The largest Muslim civil liberties group in the United States on Wednesday condemned Newt Gingrich for saying he would only hire Muslims to his administration if they renounced the use of Islam's Shariah law as a tool for U.S. government.
Calling Gingrich "one of the nation's worst promoters of anti-Muslim bigotry," the Council of American Islamic Relations suggested the Republican presidential candidate is a segregationist.
"Newt Gingrich's vision of America segregates our citizens by faith. His outdated political ideas look backward to a time when Catholics and Jews were vilified and their faiths called a threat," said CAIR Legislative Director Corey Sayolor in a statement.

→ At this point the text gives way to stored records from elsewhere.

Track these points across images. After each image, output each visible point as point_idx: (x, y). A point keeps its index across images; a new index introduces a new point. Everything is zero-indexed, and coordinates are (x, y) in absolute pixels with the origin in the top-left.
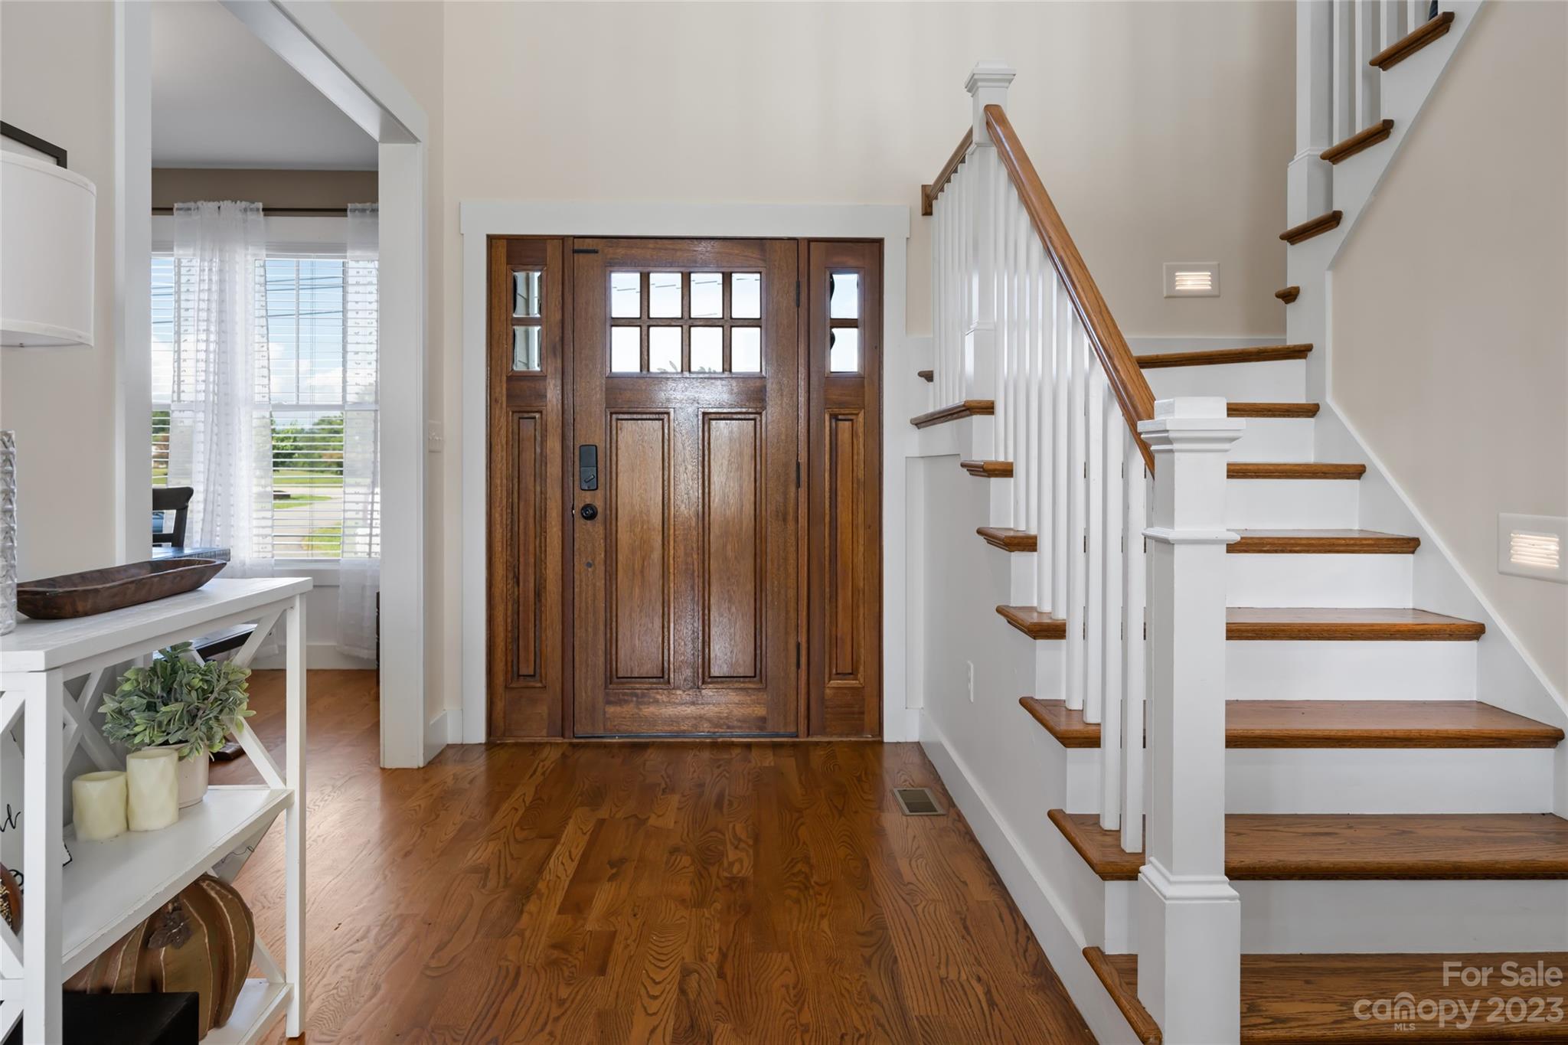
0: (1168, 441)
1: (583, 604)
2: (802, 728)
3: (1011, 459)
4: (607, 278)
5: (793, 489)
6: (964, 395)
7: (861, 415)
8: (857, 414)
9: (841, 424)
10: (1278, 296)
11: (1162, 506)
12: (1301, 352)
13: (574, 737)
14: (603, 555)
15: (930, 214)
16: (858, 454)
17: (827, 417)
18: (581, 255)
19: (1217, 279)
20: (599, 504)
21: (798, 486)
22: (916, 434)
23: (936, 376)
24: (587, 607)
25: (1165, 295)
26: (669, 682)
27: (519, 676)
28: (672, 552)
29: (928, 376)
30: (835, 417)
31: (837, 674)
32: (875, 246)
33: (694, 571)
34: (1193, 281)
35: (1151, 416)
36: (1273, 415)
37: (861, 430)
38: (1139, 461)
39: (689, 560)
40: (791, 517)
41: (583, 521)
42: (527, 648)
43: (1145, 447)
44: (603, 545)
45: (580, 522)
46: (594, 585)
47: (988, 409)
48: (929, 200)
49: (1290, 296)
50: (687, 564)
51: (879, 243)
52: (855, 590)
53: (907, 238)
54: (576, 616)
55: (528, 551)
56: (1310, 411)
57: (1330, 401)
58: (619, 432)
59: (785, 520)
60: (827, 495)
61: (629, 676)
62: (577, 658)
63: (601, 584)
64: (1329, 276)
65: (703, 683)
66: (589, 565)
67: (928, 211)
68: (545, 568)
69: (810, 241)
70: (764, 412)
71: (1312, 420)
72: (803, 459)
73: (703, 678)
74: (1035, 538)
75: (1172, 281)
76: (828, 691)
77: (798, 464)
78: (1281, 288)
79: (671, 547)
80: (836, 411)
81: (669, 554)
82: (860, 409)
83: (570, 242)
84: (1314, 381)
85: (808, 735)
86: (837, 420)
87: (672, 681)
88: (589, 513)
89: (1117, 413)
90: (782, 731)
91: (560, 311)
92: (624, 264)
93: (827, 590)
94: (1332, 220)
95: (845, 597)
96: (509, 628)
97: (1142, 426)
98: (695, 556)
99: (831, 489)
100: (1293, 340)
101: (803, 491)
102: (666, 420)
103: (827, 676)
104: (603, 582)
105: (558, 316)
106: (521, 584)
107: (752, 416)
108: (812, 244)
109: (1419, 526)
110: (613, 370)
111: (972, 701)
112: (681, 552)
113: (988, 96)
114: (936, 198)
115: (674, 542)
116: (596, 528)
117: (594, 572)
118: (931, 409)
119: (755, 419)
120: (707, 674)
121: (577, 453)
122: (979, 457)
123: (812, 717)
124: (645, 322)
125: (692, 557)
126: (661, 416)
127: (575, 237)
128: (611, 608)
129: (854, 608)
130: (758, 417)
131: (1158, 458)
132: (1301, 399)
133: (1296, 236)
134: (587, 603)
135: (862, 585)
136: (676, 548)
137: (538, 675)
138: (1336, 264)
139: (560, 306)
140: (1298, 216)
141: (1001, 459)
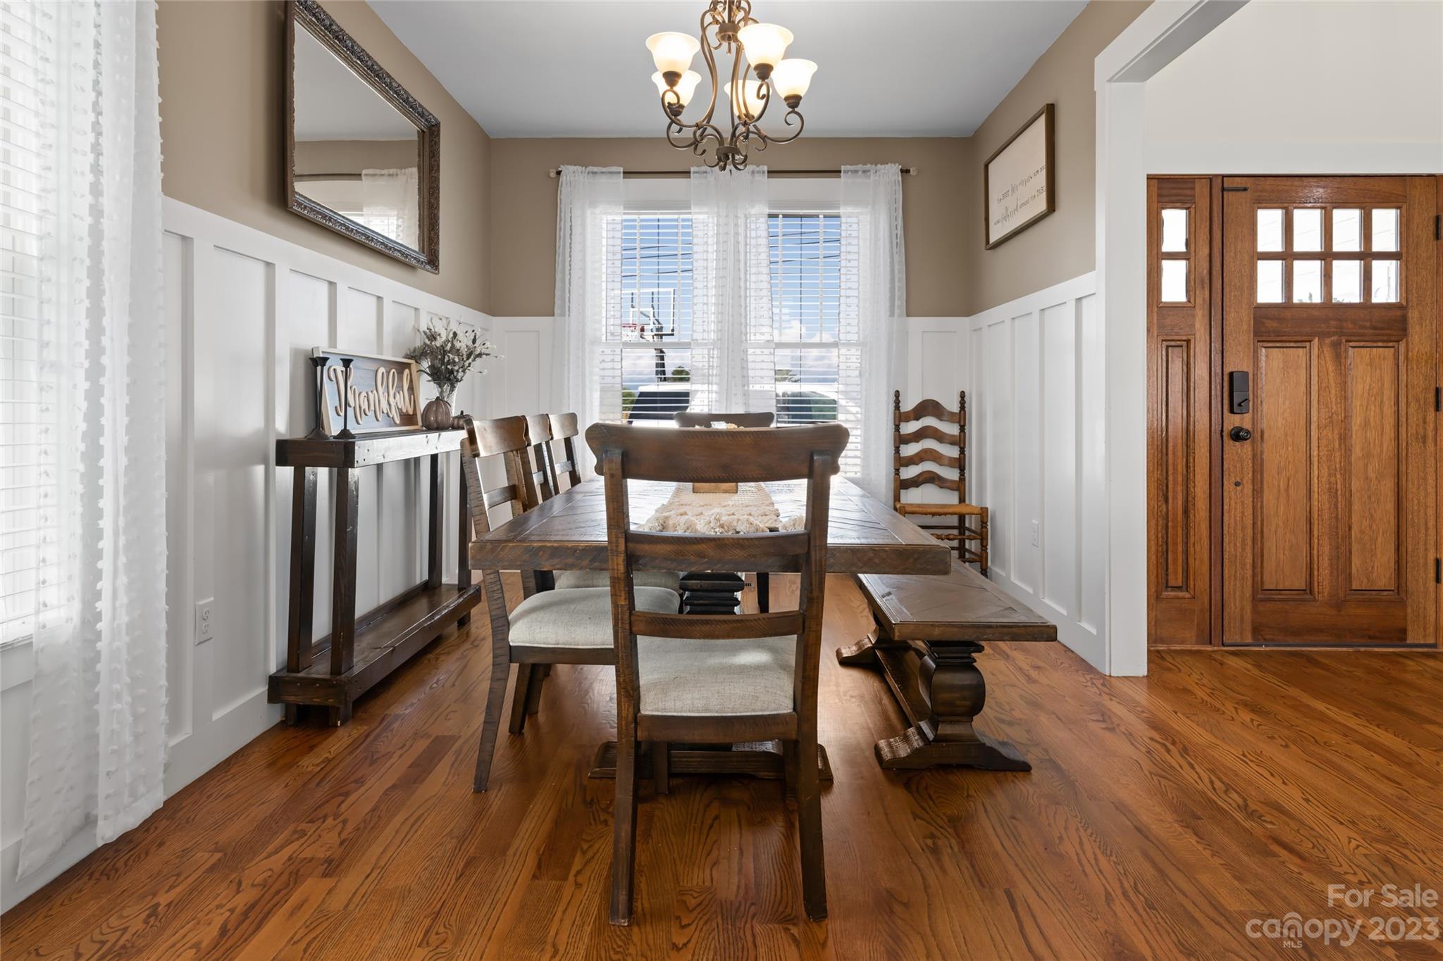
1: (1232, 520)
4: (1254, 214)
5: (1432, 412)
13: (1223, 645)
14: (1250, 475)
18: (1230, 193)
20: (1250, 427)
21: (1437, 409)
24: (1236, 523)
27: (1167, 587)
28: (1316, 473)
33: (1337, 490)
39: (1333, 479)
40: (1430, 441)
41: (1231, 442)
42: (1175, 560)
44: (1251, 465)
45: (1228, 443)
46: (1243, 503)
50: (1330, 483)
54: (1225, 532)
55: (1177, 470)
58: (1264, 359)
59: (1424, 441)
61: (1275, 588)
62: (1226, 572)
63: (1249, 501)
66: (1237, 484)
68: (1194, 487)
70: (1404, 340)
79: (1316, 468)
81: (1313, 474)
83: (1219, 180)
88: (1237, 435)
91: (1208, 247)
92: (1271, 202)
96: (1160, 543)
98: (1338, 476)
102: (1309, 348)
104: (1251, 499)
105: (1206, 251)
106: (1170, 501)
107: (1392, 345)
110: (1258, 301)
112: (1324, 472)
115: (1319, 462)
116: (1245, 449)
117: (1242, 491)
119: (1394, 347)
120: (1348, 584)
121: (1226, 378)
124: (1288, 256)
125: (1336, 477)
126: (1304, 344)
127: (1223, 176)
128: (1258, 523)
130: (1397, 344)
134: (1235, 520)
136: (1321, 468)
137: (1185, 587)
139: (1208, 241)
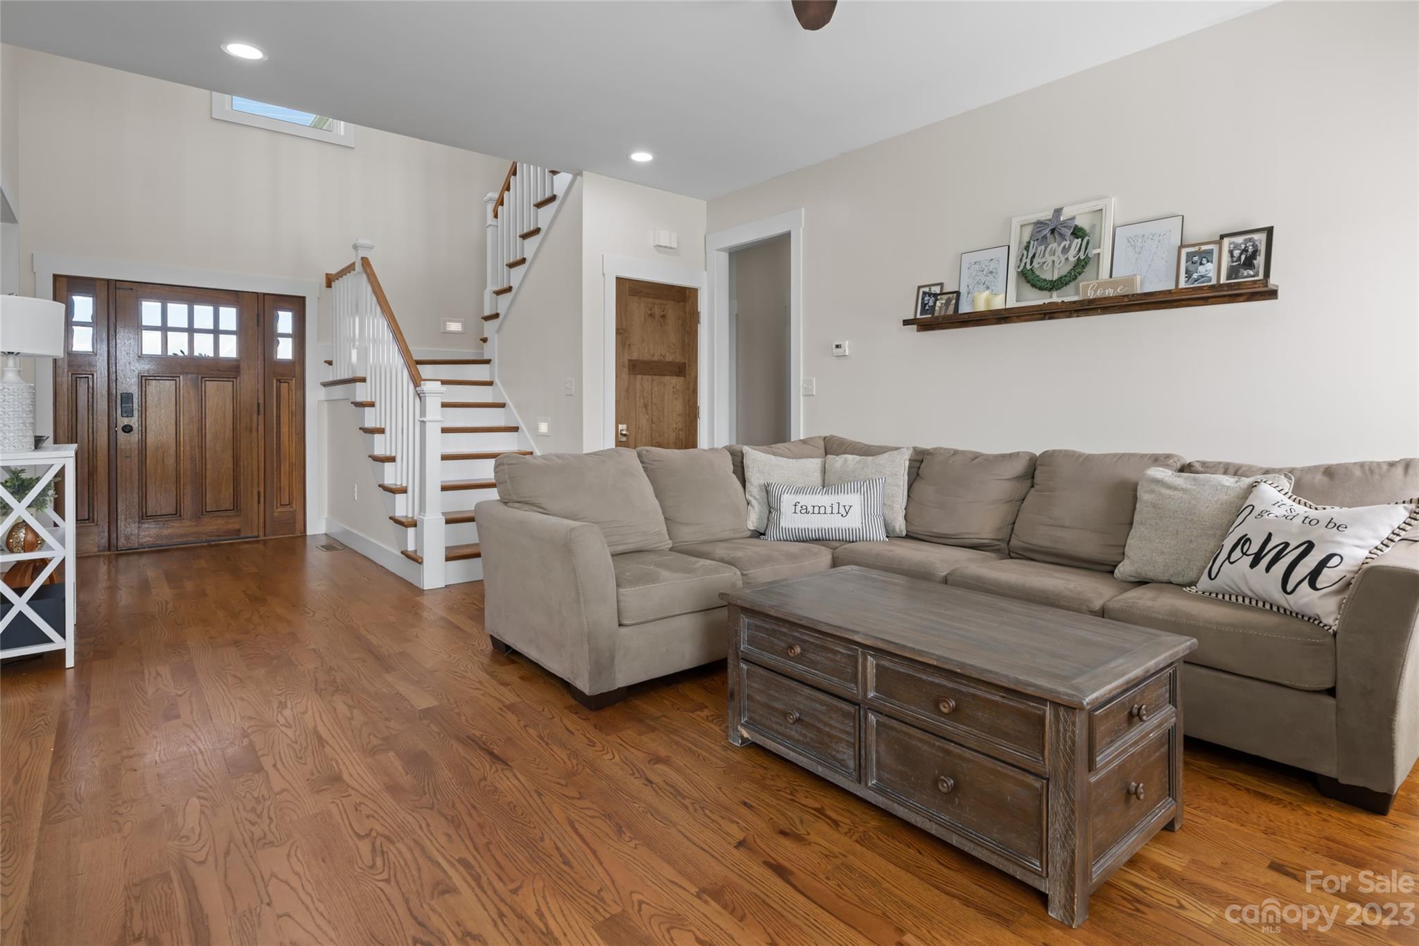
0: (424, 393)
1: (123, 478)
2: (261, 533)
3: (373, 400)
4: (139, 304)
5: (255, 416)
6: (351, 373)
7: (294, 379)
8: (291, 380)
9: (282, 384)
10: (481, 340)
11: (423, 413)
12: (488, 362)
13: (117, 550)
14: (137, 452)
15: (331, 287)
16: (292, 399)
17: (275, 381)
19: (464, 326)
20: (135, 426)
21: (258, 414)
22: (323, 389)
23: (334, 363)
24: (126, 479)
25: (442, 331)
26: (180, 515)
28: (182, 449)
29: (330, 363)
30: (279, 381)
31: (281, 505)
32: (302, 300)
33: (196, 458)
34: (455, 327)
35: (420, 386)
36: (459, 384)
37: (293, 388)
38: (418, 400)
39: (193, 453)
40: (254, 430)
41: (122, 433)
42: (83, 505)
43: (419, 395)
44: (137, 445)
45: (120, 434)
46: (131, 468)
47: (363, 380)
48: (330, 281)
49: (485, 340)
51: (304, 298)
52: (291, 464)
53: (319, 298)
55: (84, 451)
56: (490, 383)
57: (497, 381)
58: (147, 386)
59: (251, 431)
60: (275, 418)
61: (154, 514)
62: (119, 508)
63: (135, 466)
64: (496, 335)
65: (202, 514)
66: (127, 458)
67: (329, 285)
68: (96, 460)
69: (265, 294)
70: (238, 378)
71: (491, 387)
72: (261, 401)
73: (202, 513)
74: (384, 429)
75: (445, 326)
76: (275, 514)
77: (258, 404)
78: (482, 337)
79: (182, 446)
80: (280, 378)
81: (180, 450)
82: (293, 377)
83: (113, 283)
84: (492, 373)
85: (265, 536)
86: (280, 382)
87: (182, 515)
88: (127, 429)
89: (411, 386)
90: (249, 535)
91: (107, 320)
92: (151, 297)
93: (275, 464)
94: (496, 316)
95: (285, 468)
97: (418, 389)
98: (197, 450)
99: (277, 416)
100: (486, 357)
101: (261, 417)
102: (178, 381)
103: (275, 508)
104: (137, 466)
105: (105, 322)
107: (231, 380)
108: (266, 296)
109: (518, 423)
110: (144, 353)
111: (356, 499)
112: (188, 448)
113: (362, 253)
114: (334, 281)
115: (183, 442)
116: (132, 437)
117: (130, 461)
118: (331, 379)
119: (233, 381)
120: (204, 509)
121: (119, 397)
122: (359, 399)
123: (266, 527)
124: (164, 329)
125: (195, 451)
126: (175, 378)
127: (116, 280)
128: (142, 479)
129: (291, 472)
130: (235, 380)
131: (422, 398)
132: (488, 380)
133: (487, 318)
135: (294, 461)
136: (185, 446)
137: (91, 519)
138: (498, 331)
139: (106, 317)
140: (487, 313)
141: (369, 400)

"The time for bias in American politics has passed and Newt Gingrich looks like a relic of an ugly era," Sayolor said.
CAIR said the release was prompted by the candidate's remarks Tuesday in Columbia when, asked if he would ever endorse a Muslim running for president.
"It would depend entirely on whether they would commit in public to give up Shariah," Gingrich said.
"A truly modern person who happened to worship Allah would not be a threat, a person who belonged to any kind of belief in Shariah, any effort to impose it on the rest of us, would be a mortal threat," Gingrich told the crowd, adding that he's "totally opposed" to Shariah law being applied in American courts and favors a federal law that "preempts" its use.
This month, the 10th Circuit Court of Appeals struck down an Oklahoma ban on the application of "Sharia law" and "international law" in courts.
Pointing to the religious freedoms guaranteed by the First Amendment, CAIR defends Shariah law as a set of beliefs that "teaches marital fidelity, generous charity and a thirst for knowledge," and mandates that Muslims respect the law of the land in which they live.
Gingrich had a different interpretation of Shariah law, pointing to the, "rising Islamization of Turkey has been accompanied by a 1,400 percent increase in women being killed."
"When you look at the application of Shariah in places like Iran, when you look at churches being burned in Nigeria and Egypt, and that the decline of Christians in Iraq from a million, 200 thousand when the Americans arrived to about 500,000 today, I think it depends entirely on the person," he said.
"If they are a modern person integrated in the modern world and they are prepared to recognize all religions, that's one thing. On the other hand, if they're Saudis, who demand that we respect them while they refuse to allow Christians to worship in Saudi Arabia, that's something different," he continued.
Later in the day during a question and answer session in Aiken, S.C., Gingrich also called the Ground Zero mosque "a deliberate and willful insult to the people of the United States who suffered an attack by people who are motivated by the same thing."
"I think the time has come for us to have an honest conversation about Islamic radicalism. I don't think we should be intimidated by our political elites, and I don't think we should be intimidated by universities who have been accepting money from the Saudis and who, therefore, now have people who are apologists for the very people who want to kill us," he said.